• **AUFGABE A**:
Beantworte anhand des Artikels über Homosexualität und Fußball folgende Fragen:
(i) Welcher Verband prescht laut dem Artikel beim Homo-Thema vor?
(ii) Welche Aufschrift trugen die Klatschpappen?
(iii) Bei welchem Spiel wollte die Fifa laut den Ordnern keine politischen Äußerungen?

________________________________________

Homosexualität und Fußball: Klatschpappen gegen die Fifa

Prolesbische Aussagen bei der WM sind unerwünscht. Die Fifa mauert, der DFB prescht vor: Der Umgang der Verbände mit dem Homo-Thema könnte verschiedener kaum sein.

Das Banner, das in Mönchengladbach nicht ins Stadion durfte Bild: LAG Lesben

BERLIN taz | Die Ordner in Mönchengladbach wussten Bescheid. Oder auch nicht. Jedenfalls: Die Klatschpappen durften nicht mit ins Stadion. Die eigentlich unscheinbaren Pappkartons mit der Aufschrift „Fußball ist alles – auch lesbisch“ waren, bitteschön, am Eingang zu lassen. Weil politische Äußerung untersagt seien. Sagten die Ordner. Und die Fifa, das wussten die übereifrigen Ordner angeblich ganz genau, die wolle das nicht beim Spiel Deutschland gegen Frankreich.

________________________________________

• **AUFGABE B**: Bring die Zeilen der Einträge, beginnend mit der Zeile, die „## 149. [spring“ enthält, und endend mit dem Schluss der Einträge, in die Form einer nummerierten Liste. Lass dabei Leerzeilen weg.

________________________________________

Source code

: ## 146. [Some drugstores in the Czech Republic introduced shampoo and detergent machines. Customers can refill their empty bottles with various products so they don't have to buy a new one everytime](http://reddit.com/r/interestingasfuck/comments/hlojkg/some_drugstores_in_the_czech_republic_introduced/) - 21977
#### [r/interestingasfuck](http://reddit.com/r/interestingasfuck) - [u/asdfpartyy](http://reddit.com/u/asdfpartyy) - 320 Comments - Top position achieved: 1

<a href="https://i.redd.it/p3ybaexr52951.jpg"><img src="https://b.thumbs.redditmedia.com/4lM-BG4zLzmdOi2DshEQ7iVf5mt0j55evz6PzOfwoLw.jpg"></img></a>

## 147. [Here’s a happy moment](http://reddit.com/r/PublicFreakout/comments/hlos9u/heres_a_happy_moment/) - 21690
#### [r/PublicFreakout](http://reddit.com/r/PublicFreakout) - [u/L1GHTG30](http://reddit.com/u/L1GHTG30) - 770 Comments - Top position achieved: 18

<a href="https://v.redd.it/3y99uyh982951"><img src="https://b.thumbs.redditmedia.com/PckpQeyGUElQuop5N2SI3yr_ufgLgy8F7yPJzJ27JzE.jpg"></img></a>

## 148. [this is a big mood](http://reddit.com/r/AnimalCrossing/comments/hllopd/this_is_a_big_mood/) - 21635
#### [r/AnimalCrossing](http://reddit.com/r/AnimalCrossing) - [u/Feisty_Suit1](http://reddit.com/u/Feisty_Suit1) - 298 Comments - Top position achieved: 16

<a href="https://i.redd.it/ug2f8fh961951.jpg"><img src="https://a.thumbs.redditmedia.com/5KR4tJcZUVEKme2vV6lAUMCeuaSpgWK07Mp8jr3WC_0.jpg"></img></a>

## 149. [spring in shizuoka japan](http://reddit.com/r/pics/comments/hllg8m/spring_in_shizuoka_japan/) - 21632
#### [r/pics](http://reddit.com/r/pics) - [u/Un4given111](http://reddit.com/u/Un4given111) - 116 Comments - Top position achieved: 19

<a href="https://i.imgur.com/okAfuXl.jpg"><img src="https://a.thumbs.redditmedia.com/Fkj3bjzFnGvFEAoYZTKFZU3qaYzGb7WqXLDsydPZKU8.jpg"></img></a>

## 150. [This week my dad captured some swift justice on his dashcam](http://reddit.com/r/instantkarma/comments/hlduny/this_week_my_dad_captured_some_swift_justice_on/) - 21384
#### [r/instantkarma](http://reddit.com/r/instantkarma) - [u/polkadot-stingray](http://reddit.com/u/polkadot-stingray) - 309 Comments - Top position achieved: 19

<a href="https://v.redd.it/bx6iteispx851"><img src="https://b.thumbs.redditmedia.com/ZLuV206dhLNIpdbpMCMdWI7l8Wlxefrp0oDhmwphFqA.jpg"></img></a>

________________________________________

• **ANTWORT A**:
(i) Der DFB.
(ii) „Fußball ist alles – auch lesbisch“
(iii) Beim Spiel Deutschland gegen Frankreich.

• **ANTWORT B**:
1. ## 149. [spring in shizuoka japan](http://reddit.com/r/pics/comments/hllg8m/spring_in_shizuoka_japan/) - 21632
2. #### [r/pics](http://reddit.com/r/pics) - [u/Un4given111](http://reddit.com/u/Un4given111) - 116 Comments - Top position achieved: 19
3. <a href="https://i.imgur.com/okAfuXl.jpg"><img src="https://a.thumbs.redditmedia.com/Fkj3bjzFnGvFEAoYZTKFZU3qaYzGb7WqXLDsydPZKU8.jpg"></img></a>
4. ## 150. [This week my dad captured some swift justice on his dashcam](http://reddit.com/r/instantkarma/comments/hlduny/this_week_my_dad_captured_some_swift_justice_on/) - 21384
5. #### [r/instantkarma](http://reddit.com/r/instantkarma) - [u/polkadot-stingray](http://reddit.com/u/polkadot-stingray) - 309 Comments - Top position achieved: 19
6. <a href="https://v.redd.it/bx6iteispx851"><img src="https://b.thumbs.redditmedia.com/ZLuV206dhLNIpdbpMCMdWI7l8Wlxefrp0oDhmwphFqA.jpg"></img></a>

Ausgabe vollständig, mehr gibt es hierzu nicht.